Une question de fond se dégage donc de la lecture de cet essai : l’auteur radiographie-t-il un simple accroissement de l’extension du concept d’homme tel qu’il est en passe d’englober d’autres entités, de se propager à d’autres types d’existants ? Sachant qu’en linguistique, tout gain d’un concept quant à son extension, sa référence, se paie d’une réduction de son intension, i.e. de ses traits définitionnels, assiste-t-on à une dilution de la catégorie d’homme en raison de son indétermination structurelle ou davantage à une mutation dans l’appréhension des différents “règnes” qui va bien au-delà d’une logique extensionnelle ?
Que les principes logiques ne soient que des constructions ad hoc plaquées de force sur un réel contraint de se conformer à la grille qu’on lui impose, que l’aventure, le projet logique ne soit que le masque d’une volonté morale, d’un besoin de rassurance psychologique, l’entreprise généalogique et thérapeutique de Nietzsche n’a cessé de le pointer. Là où Jean-Clet Martin fait de Russell celui qui démontra ce que Nietzsche ne fit qu’intuitionner, à savoir que les principes logiques ne sont que conventions (ce qui culmina dans la ruine du projet frégéen d’une fondation logique des mathématiques), on ajoutera que l’“autre” crise majeure du XXème siècle, celle introduite par Gödel avec son principe d’incomplétude[2] amène à poser, en phase avec Russell, la nature intrinsèquement paradoxale du réel Aussi est-ce du fond de la raison elle-même que le réel montre une irrationalité de principe.
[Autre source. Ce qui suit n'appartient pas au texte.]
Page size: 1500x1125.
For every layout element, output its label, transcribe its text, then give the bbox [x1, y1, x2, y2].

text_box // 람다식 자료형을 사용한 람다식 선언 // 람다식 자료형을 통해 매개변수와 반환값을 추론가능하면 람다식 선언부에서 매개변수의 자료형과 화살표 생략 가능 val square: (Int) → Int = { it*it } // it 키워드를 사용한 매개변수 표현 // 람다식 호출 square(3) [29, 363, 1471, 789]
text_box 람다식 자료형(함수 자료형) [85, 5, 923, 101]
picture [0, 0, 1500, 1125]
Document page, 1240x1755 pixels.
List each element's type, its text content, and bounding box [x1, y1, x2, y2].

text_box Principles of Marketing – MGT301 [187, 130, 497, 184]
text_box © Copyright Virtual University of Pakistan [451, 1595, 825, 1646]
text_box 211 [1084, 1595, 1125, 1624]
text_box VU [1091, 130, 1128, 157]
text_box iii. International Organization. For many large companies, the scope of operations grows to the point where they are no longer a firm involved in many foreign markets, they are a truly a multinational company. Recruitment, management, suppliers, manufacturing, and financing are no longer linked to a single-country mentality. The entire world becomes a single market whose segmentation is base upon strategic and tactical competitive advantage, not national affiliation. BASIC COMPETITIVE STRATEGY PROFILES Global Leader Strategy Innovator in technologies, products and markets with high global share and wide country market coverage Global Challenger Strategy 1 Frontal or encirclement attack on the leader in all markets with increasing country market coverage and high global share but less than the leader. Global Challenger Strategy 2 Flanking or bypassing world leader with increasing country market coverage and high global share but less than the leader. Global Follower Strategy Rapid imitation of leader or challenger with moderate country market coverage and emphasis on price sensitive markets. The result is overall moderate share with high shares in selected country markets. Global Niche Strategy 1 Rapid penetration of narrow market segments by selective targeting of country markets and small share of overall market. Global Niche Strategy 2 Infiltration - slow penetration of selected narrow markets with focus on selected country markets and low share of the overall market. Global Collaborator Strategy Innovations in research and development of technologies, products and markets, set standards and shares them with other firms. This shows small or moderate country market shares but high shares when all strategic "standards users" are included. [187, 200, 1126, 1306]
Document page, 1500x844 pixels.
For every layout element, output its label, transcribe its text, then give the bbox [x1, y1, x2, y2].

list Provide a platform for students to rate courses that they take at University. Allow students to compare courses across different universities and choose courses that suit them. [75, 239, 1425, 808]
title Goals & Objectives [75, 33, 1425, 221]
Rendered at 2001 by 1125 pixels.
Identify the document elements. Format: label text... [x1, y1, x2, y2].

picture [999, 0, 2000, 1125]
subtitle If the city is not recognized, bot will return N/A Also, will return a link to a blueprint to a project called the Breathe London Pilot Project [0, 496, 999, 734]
Auteur d’une œuvre singulière, aussi forte que libre, qui s’étage de Variations (consacré à Deleuze) à L’œil-cerveau (avec Eric Alliez), de L’âme du monde à Une Intrigue criminelle de la philosophie et qui fait rouler des concepts devenus nomades sur les terres de l’esthétique (Van Gogh, Borges, Rouan...) ou au bord des points de singularité du contemporain (Parures d’Eros...), Jean-Clet Martin coule son essai dans une écriture de pensée et une pensée d’écriture affines aux plurivers qu’il interroge : un dispositif de création allié à la fluidité de la forme et à la variation continue des concepts s’inventant in vivo afin de penser une réalité neuve, encore inchoative. Au travers de l’ensemble de son entreprise philosophique, il appert que créer en philosophie c’est non seulement être à l’affût des événements qui se lèvent, des nouveaux territoires qui se dessinent à tâtons et fracturent le donné mais aussi produire un angle d’approche inédit qui fasse parler le lever de dimensions insoupçonnées jusqu’alors. Le philosophe est alors ce mutant qui tient sa pensée à hauteur des paradoxes qu’il rencontre.
Véronique Bergen.
Plurivers. Essai sur la fin du monde de Jean-Clet Martin, PUF, coll. Travaux pratiques, parution le 6 octobre 2010.

  [1] Si nous en appelons ici à Proust, c’est en référence à l’approche féconde des notions d’événement et d’état de choses, de nom propre et de mot que Jean-Clet Martin a livrée en prenant appui sur la cathédrale proustienne que forme A la recherche du temps perdu.
  [2] Le principe d’incomplétude formulé par Gödel énonce l’impossibilité dans le champ de l’arithmétique qu’un formalisme mathématique démontre sa consistance, à savoir l’absence de toute contradiction interne. Cf. Pierre Cassou-Noguès, Les Démons de Gödel. Logique et folie, Seuil, 2007.